▸ **Consignes**:
a. Recopiez fidèlement le passage du texte sur l'économie de papier qui commence aux mots « A l'heure des » et se termine après les mots « de Marc Lévy. ».
b. Prolongez, s'il vous plaît, le texte sur l'économie de papier à la suite de sa dernière phrase.

▸ **Texte à lire**:
------------------------------------------------------------------------

A l'heure des "Grenelles de l'environnement", il faut bien que les écrivains et les éditeurs s'accordent sur une chose : utiliser moins de papier pour la fabrication des livres. En effet, imaginez le nombre d'arbres coupés, déracinés et non replantés, que le monde de la littérature utilise. Imaginez le nombre de chênes gaspillés pour la publication de l'intégrale de Marc Lévy.
Pour palier ce problème, il existe trois solutions. La première consiste à faire comme moi, c'est-à-dire se faire systématiquement rejeter de toutes les maisons d'éditions ; nombre d'arbres utilisés : zéro. La seconde méthode nous vient de Belgique puisqu'elle a été mise en oeuvre par Amélie Nothomb : il suffit que les auteurs écrivent des romans plus courts d'années en années. D'ailleurs à ce rythme, le prochain Nothomb devrait faire quatre pages.
La dernière solution consiste à réécrire tous les romans en langage SMS. Finalement, le but de ce langage n'est-il pas l'économie de place ? Nous diminuons le nombre de caractères, donc le nombre de pages et donc la quantité de papier à utiliser.

------------------------------------------------------------------------

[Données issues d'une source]
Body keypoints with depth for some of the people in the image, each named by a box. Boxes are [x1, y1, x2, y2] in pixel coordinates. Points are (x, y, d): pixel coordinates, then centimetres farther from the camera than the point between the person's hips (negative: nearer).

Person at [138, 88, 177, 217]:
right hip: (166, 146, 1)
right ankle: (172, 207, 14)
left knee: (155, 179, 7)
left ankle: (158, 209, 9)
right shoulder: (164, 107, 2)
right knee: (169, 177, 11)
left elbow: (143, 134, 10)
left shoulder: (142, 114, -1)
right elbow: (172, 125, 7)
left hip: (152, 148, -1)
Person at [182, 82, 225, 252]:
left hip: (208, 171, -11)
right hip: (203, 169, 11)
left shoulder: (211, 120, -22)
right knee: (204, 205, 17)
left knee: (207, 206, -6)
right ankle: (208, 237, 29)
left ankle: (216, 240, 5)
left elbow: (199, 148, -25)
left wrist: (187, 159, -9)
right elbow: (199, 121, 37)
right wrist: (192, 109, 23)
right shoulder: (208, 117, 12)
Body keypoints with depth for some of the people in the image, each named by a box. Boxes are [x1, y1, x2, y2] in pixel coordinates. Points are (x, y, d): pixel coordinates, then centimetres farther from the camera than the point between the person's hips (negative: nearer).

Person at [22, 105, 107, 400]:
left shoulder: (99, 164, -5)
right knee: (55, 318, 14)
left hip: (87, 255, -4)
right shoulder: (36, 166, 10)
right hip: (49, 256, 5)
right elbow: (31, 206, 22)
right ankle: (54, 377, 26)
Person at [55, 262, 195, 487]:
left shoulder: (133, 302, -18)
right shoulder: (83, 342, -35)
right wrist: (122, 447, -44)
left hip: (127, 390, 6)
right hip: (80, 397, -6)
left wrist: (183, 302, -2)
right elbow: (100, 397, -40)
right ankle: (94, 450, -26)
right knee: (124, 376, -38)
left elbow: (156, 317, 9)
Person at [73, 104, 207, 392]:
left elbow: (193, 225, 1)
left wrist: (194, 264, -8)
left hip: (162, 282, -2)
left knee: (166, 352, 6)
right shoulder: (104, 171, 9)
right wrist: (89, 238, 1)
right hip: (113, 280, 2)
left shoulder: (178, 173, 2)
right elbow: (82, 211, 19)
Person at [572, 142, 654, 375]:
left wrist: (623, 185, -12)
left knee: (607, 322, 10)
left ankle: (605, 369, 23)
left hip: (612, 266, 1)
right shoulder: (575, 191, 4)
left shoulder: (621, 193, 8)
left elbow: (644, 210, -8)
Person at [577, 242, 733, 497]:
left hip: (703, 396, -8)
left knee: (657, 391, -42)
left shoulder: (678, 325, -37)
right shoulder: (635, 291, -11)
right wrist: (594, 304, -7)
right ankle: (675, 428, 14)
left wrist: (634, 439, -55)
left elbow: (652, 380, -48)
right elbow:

------------------------------------------------------------------------

▸ **Résultats attendus**:
a.
A l'heure des "Grenelles de l'environnement", il faut bien que les écrivains et les éditeurs s'accordent sur une chose : utiliser moins de papier pour la fabrication des livres. En effet, imaginez le nombre d'arbres coupés, déracinés et non replantés, que le monde de la littérature utilise. Imaginez le nombre de chênes gaspillés pour la publication de l'intégrale de Marc Lévy.

b.
Pour illustrer cette proposition, voici l'incipit de Voyage au bout de la nuit de Céline et rebaptisé pour l'occasion Voyage au bout de la night :
"Sa a DbuT com sa. Moi, jaV jamé ri1 di. Ri1. C Arthur Ganate ki ma fé parlé. Arthur, 1 étudian, 1 carab1 lui oci, 1 camarade. On se rencontre donc place Clichy. CT apré le Djeuné. Il veu me parlé. Je lécoute. "Reston pa 2hor ! kil me di. Rentron !" Je rentre ac lui. Voilà. "7 Trasse, kil comence, C pr les E à la coke ! Vi1 par ici !" Alor, on remarke encore kil ny aV persone dan lé ru, à kause 2 la chaleur : pa de voiture, ri1. Kan il fé tré froi, non plu, il nya persone dan lé ru ; c lui, m ke je men souvi1, ki mavé di à ce propo : "Lé gen 2 Pari ont l'R tjs d'ê OQP, mé en fait, ils se promène du mat1 o soir ; la preuve, c ke lorskil ne fé pa bon à se promené, tro froi ou tro cho, on ne lé voi plu ; ils son ts 2dan à prendre des Kfé crème et des bocks. C 1si ! Siècle 2 vitesse ! kil dise.""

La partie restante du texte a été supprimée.